- EXERCISE DIRECTIONS: Filter the entries down to the lines containing "bear", and copy those lines.

- SUPPLIED MATERIAL:
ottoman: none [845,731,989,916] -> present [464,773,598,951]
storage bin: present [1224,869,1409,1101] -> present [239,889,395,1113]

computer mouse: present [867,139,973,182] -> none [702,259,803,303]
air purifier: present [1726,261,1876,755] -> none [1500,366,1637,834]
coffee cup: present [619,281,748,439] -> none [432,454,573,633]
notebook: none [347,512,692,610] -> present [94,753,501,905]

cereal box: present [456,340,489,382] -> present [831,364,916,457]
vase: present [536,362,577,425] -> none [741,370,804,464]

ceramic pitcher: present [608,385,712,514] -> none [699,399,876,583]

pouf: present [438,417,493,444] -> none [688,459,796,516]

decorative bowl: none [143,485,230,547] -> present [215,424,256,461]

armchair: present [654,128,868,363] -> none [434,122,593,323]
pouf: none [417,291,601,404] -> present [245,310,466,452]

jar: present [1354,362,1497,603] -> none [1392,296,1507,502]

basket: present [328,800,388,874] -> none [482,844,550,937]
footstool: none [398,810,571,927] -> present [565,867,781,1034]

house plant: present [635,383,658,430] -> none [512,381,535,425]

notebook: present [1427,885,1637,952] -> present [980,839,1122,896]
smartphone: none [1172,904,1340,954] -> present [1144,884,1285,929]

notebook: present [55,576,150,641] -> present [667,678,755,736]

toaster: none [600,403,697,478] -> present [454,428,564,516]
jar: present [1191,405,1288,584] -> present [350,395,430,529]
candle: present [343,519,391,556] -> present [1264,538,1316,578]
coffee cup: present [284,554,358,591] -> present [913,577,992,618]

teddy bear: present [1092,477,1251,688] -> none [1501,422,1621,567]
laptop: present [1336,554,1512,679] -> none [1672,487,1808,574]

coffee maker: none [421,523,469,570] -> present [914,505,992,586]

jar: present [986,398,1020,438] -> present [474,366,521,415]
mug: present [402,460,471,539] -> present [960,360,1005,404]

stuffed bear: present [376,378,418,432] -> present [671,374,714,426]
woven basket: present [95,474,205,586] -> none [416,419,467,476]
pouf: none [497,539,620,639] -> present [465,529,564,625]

- EXERCISE OUTPUT:
teddy bear: present [1092,477,1251,688] -> none [1501,422,1621,567]
stuffed bear: present [376,378,418,432] -> present [671,374,714,426]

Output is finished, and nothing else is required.